At some point, we noticed these errors even when the system
was not under load. We could see these perfectly timed latency spikes at the
same time as we had those errors. Then we shifted our focus to
system/infrastructure.
This is what our datastore latency looked like:
Then we discovered the strangest thing. We had this latency
even when no VMs were running. We configured a second system just like the
first to rule out the hardware. Sure enough, both systems had the problem.
I started juggling drivers. I was quick to load new drivers
and firmware so that felt like a good place to start. I slowly walked the
storage controller driver backwards until the issue went away. I settled on
this driver:
Type: Driver - Storage Controller
Version: 5.5.0.60-1(11 Jun 2014)
Operating System(s): VMware vSphere 5.5
File name: scsi-hpsa-5.5.0.60-1OEM.550.0.0.1331820.x86_64.vib (65 KB)
Version: 5.5.0.60-1(11 Jun 2014)
Operating System(s): VMware vSphere 5.5
File name: scsi-hpsa-5.5.0.60-1OEM.550.0.0.1331820.x86_64.vib (65 KB)
esxcli software
vib install -v file:/tmp/scsi-hpsa-5.5.0.60-1OEM.550.0.0.1331820.x86_64.vib --force
--no-sig-check --maintenance-mode
I didn’t like this as a solution because I had a new storage
controller firmware with a very old storage controller driver.

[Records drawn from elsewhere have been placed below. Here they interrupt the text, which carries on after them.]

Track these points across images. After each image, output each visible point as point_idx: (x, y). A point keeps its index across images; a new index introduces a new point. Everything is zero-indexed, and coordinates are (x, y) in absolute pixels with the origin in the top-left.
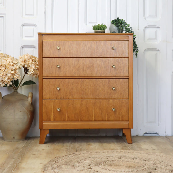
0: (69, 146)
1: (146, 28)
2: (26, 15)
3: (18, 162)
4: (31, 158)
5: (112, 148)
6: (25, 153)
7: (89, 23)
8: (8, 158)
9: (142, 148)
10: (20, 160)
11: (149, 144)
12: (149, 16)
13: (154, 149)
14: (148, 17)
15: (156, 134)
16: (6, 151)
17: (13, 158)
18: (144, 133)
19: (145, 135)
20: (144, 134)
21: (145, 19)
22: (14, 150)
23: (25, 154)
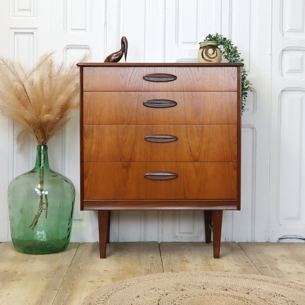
0: (151, 264)
1: (285, 52)
2: (72, 30)
3: (66, 298)
4: (87, 290)
5: (226, 269)
6: (76, 277)
7: (183, 43)
8: (46, 289)
9: (279, 270)
10: (68, 294)
11: (291, 262)
12: (291, 31)
13: (301, 271)
14: (288, 32)
15: (301, 239)
16: (42, 273)
17: (56, 290)
18: (280, 237)
19: (282, 241)
20: (280, 239)
21: (283, 35)
22: (54, 271)
23: (75, 280)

I found another
DL360 G7 that was configured by someone else for another project and it was
running good. They didn’t update anything. Just loaded the ESXi DVD and ran
with it.
I came to the conclusion that it had a valid firmware/driver
combination. I like that setup better than what I had so that became the
recommended deployment. Don’t update the firmware and use the DVD so you don’t
have to mess with drivers.
Then our next deployment that used that configuration and
the issue resurfaced. After ruling out some other variables that could have
impacted the results, I ended up rolling the driver back to fix it.
After pinning the driver down, I went hunting for more
information on it. Searching for latency issue with storage gives you all kinds
of useless results. I was hopeful that searching for the driver would lead me
to some interesting discussions.
I ended up with an answer to my issue in that last link. But
there were a lot of other issues
In summary, HPSA driver later than v60 driving a HP Smart
Array p410 controller of any firmware vintage with a spare drive configured.
The spare drive configuration seems to cause an i/o back-feed into the driver
blowing it up at irregular intervals. This issue will not surface unless a
spare drive is configured on the array controller.
At the time of writing this, the v114 driver also does not
fix the issue.